Ketiga, mendorong reformasi unsur-unsur pengajaran secara sistematis. “Panduan” menolak pendekatan reformasi yang terpisah dan mekanistik, serta meniru pola reformasi pendidikan umum secara sederhana. Berdasarkan jurusan, berfokus pada kurikulum, dan didukung oleh buku ajar, mengikuti siklus industri, proses produksi, dan logika pekerjaan, serta melaksanakan reformasi menyeluruh secara sistematis dan lengkap. Menghubungkan secara erat tren peningkatan industri dan iterasi teknologi, mengoptimalkan penyesuaian jurusan, merekonstruksi sistem kurikulum sesuai arah optimalisasi jurusan, mengembangkan bentuk baru buku ajar sesuai kombinasi kurikulum baru, serta memperdalam kompetensi guru berdasarkan isi kurikulum baru. Selain itu, membangun basis magang dan pelatihan praktis yang terintegrasi industri dan pendidikan, serta membangun paradigma reformasi pengajaran yang dapat direplikasi dan dipromosikan secara luas.
5. Pertanyaan: Bagaimana memastikan pelaksanaan “Panduan”?

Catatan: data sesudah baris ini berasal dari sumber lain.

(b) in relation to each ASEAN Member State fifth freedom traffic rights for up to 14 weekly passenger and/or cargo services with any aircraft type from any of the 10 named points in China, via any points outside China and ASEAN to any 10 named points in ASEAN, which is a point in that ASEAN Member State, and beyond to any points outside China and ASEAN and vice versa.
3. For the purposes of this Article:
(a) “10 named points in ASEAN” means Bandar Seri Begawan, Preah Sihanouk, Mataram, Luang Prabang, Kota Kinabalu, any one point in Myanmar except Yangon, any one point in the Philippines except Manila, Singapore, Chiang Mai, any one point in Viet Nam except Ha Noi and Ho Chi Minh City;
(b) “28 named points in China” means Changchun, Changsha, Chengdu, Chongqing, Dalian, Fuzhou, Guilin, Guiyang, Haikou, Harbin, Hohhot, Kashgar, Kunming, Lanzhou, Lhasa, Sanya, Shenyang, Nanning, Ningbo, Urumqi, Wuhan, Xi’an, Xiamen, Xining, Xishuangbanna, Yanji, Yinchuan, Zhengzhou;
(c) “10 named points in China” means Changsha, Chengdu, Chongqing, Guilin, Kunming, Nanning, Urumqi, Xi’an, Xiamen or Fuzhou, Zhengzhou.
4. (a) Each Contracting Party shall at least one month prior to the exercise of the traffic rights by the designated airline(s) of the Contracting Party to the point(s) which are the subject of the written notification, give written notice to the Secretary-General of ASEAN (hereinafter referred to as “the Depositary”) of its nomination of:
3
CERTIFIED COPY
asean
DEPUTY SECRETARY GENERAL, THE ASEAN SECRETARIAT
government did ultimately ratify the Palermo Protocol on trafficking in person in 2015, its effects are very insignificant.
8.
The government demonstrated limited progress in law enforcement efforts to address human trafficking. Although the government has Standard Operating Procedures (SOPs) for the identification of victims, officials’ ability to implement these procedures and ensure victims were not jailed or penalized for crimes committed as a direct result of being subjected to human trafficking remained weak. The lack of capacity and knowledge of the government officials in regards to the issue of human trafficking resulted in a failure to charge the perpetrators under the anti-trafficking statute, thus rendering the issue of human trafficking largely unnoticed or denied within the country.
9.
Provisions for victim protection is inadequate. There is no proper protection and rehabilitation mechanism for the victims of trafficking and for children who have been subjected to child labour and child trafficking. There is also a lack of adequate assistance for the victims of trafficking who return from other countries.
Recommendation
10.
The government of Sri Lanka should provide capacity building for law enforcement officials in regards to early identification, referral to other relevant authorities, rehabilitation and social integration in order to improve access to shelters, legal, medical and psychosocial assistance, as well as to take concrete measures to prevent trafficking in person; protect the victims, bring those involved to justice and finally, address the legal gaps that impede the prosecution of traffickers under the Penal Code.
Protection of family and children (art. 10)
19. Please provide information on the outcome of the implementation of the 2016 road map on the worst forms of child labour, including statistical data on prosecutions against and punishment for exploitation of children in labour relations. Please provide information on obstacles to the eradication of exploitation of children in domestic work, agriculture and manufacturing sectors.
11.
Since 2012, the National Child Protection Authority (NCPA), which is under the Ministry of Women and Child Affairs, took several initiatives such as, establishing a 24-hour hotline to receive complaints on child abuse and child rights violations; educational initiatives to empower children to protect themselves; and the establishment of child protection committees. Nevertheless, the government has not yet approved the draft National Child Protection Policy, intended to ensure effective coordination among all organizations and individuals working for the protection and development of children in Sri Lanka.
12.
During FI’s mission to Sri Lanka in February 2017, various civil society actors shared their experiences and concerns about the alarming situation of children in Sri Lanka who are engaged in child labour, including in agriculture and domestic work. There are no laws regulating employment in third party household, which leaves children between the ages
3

Pertama, departemen pendidikan tingkat provinsi harus memimpin penyusunan rencana pelaksanaan yang konkret, memastikan keberhasilan reformasi terukur dalam penilaian sekolah, distribusi dana, dan seleksi proyek; memperdalam evaluasi kemampuan institusi industri dan pendidikan dalam penyelenggaraan pendidikan, serta penilaian kualitas pelatihan tenaga berkeahlian tinggi, dan memperbaiki standar penilaian di semua aspek seperti jurusan, kurikulum, buku ajar, guru, dan pelatihan praktis; serta mendorong integrasi reformasi ke dalam rencana pembangunan ekonomi dan sosial nasional, serta tata letak industri, dan aktif mendapatkan dukungan proyek dan dana dari “Dua Tinggi” dan program terkait.
Kedua, komunitas pendidikan industri dan kolaborasi industri-pendidikan regional harus memanfaatkan keunggulan sumber daya mereka secara penuh, mengorganisasi anggota secara menyeluruh untuk memperdalam reformasi unsur-unsur pengajaran utama, serta meningkatkan efisiensi dan kualitas pembangunan komunitas. Harus memperkuat koordinasi sumber daya industri dan karakteristik industri di wilayah, memperkuat fungsi platform kolaborasi industri-pendidikan, dan menghasilkan hasil praktik yang dapat direplikasi dan dipromosikan.
Ketiga, institusi pendidikan vokasi harus menjadikan reformasi unsur-unsur pengajaran sebagai pekerjaan utama, mengintegrasikannya secara menyeluruh ke dalam pembangunan dan pengembangan institusi. Sekolah yang mengikuti “Rencana Dua Tinggi” harus berperan sebagai teladan dan pemimpin, serta fokus membangun kelompok jurusan berkualitas tinggi yang mampu memberikan layanan dan dukungan yang baik.
Keempat, semua tingkat daerah dan institusi pendidikan vokasi harus segera merumuskan pengalaman dan inovasi terbaik, memperkuat promosi dan penyebaran, serta menciptakan suasana yang mendukung reformasi dan mendorong reformasi secara aktif.